De rechtbank heeft vastgesteld dat eiseres sinds 5 september 2013 bijstand ontvangt en dat de PW op 1 januari 2015 in werking is getreden. Eiseres had verzocht om de vrijlatingsregeling met terugwerkende kracht toe te passen, maar verweerder had dit verzoek afgewezen. De rechtbank oordeelde dat het beleid van verweerder de grenzen van een redelijke beleidsbepaling te buiten ging en dat er geen belangenafweging had plaatsgevonden. De rechtbank heeft het bestreden besluit vernietigd en verweerder opgedragen om binnen 12 weken een nieuw besluit te nemen, waarbij rekening gehouden moet worden met de uitspraak van de rechtbank.

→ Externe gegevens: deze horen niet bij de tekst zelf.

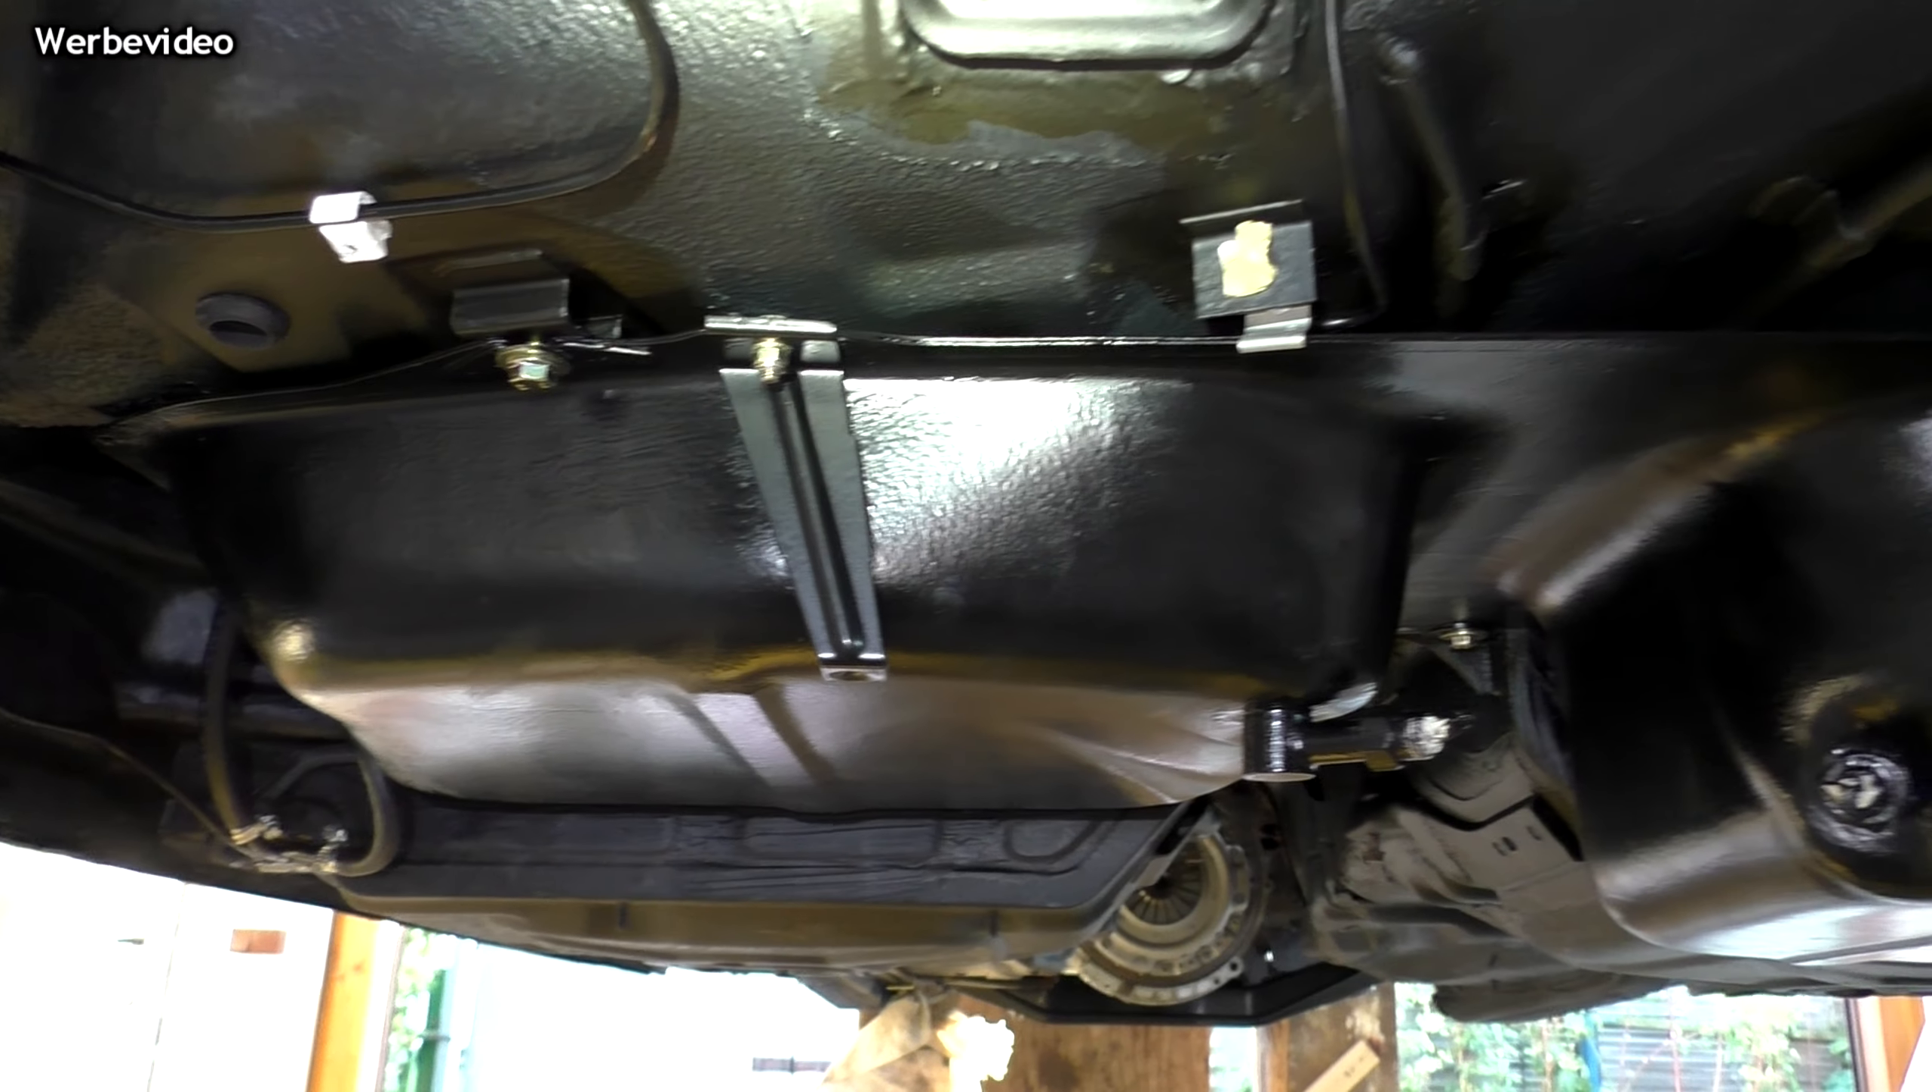Tank ist drin. Den habe ich jetzt komplett einmal untergehievt.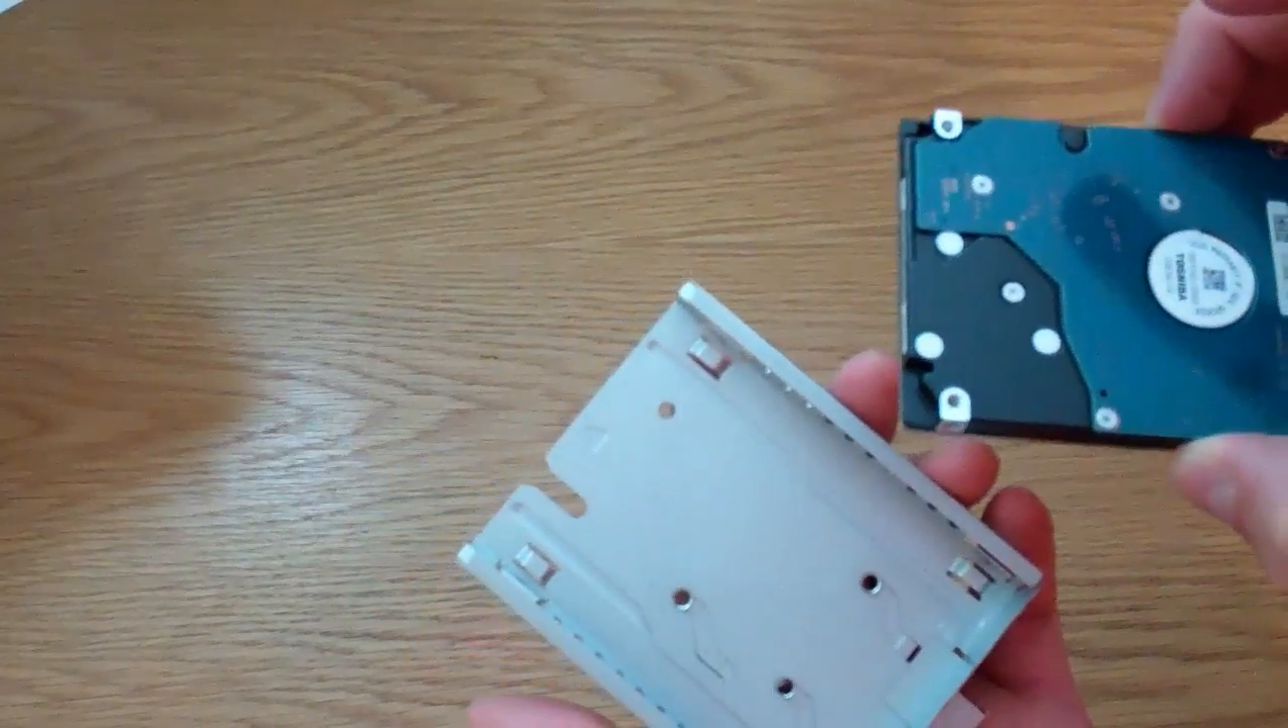And there we have the hard drive detached from the cradle.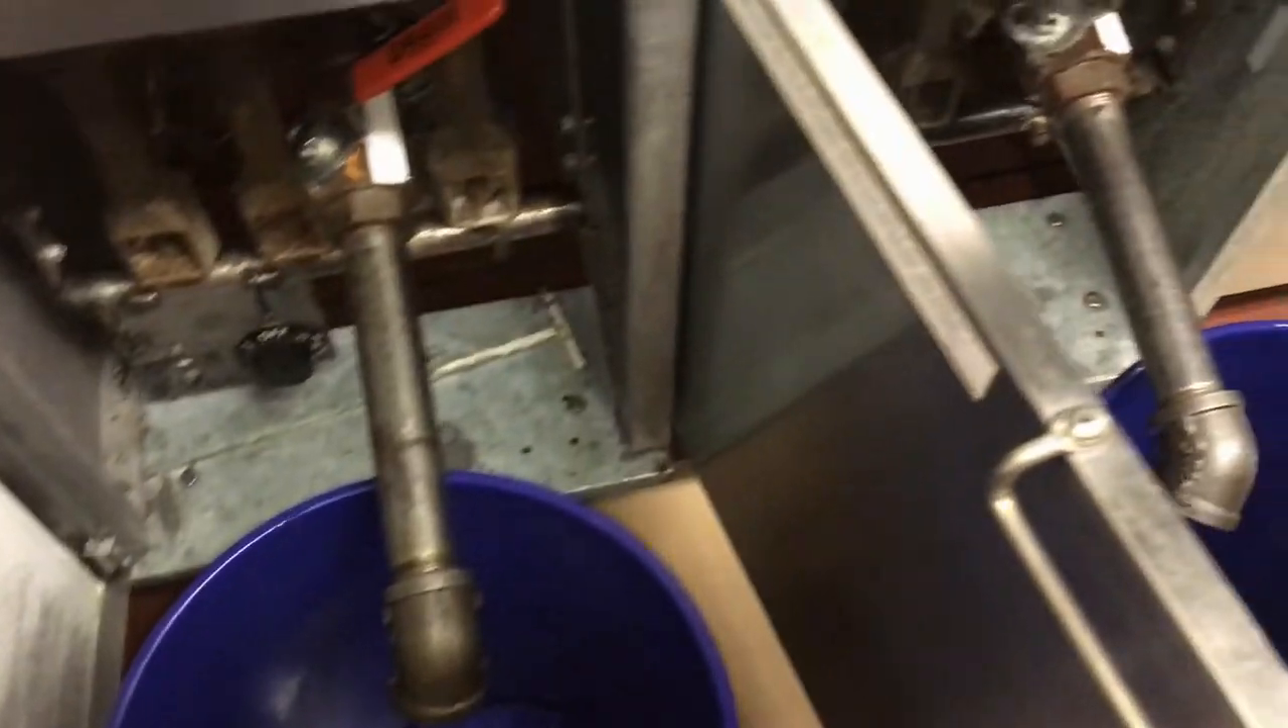All right we've got both drains in.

De rechtbank heeft ook geoordeeld dat de voorwaarden die door het college zijn gesteld aan de inkomstenvrijlating niet in overeenstemming zijn met de bedoeling van de wetgever, die beoogde om uitkeringsgerechtigden te stimuleren arbeid te zoeken. De rechtbank heeft verweerder veroordeeld in de proceskosten van eiseres tot een bedrag van € 980,00 en heeft bepaald dat het betaalde griffierecht van € 45,00 aan eiseres moet worden vergoed. Tegen deze uitspraak kan binnen zes weken hoger beroep worden ingesteld bij de Centrale Raad van Beroep.